Aim of the task: Express every line of the items below as a Markdown table with the columns Row and Text, giving each line a row number and leaving out blank lines. Omit the pictures from the table.
================================
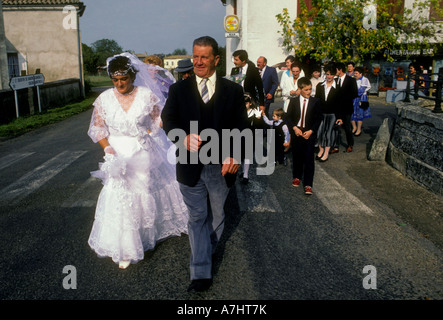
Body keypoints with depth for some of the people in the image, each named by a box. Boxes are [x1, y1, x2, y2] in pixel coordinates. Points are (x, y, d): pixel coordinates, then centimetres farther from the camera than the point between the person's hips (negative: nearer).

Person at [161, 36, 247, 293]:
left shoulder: (233, 90, 0)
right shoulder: (179, 90, 3)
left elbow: (241, 126, -3)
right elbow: (168, 120, -3)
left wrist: (235, 156, -19)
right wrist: (184, 137, -25)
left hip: (222, 165, 1)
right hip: (191, 165, 0)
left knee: (217, 214, 18)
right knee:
================================
Answer for the task:
| Row | Text |
|---|---|
| 1 | Body keypoints with depth for some of the people in the image, each named by a box. Boxes are [x1, y1, x2, y2] in pixel coordinates. Points are (x, y, d): pixel coordinates, then centimetres farther from the camera than the point between the person's hips (negative: nearer). |
| 2 | Person at [161, 36, 247, 293]: |
| 3 | left shoulder: (233, 90, 0) |
| 4 | right shoulder: (179, 90, 3) |
| 5 | left elbow: (241, 126, -3) |
| 6 | right elbow: (168, 120, -3) |
| 7 | left wrist: (235, 156, -19) |
| 8 | right wrist: (184, 137, -25) |
| 9 | left hip: (222, 165, 1) |
| 10 | right hip: (191, 165, 0) |
| 11 | left knee: (217, 214, 18) |
| 12 | right knee: |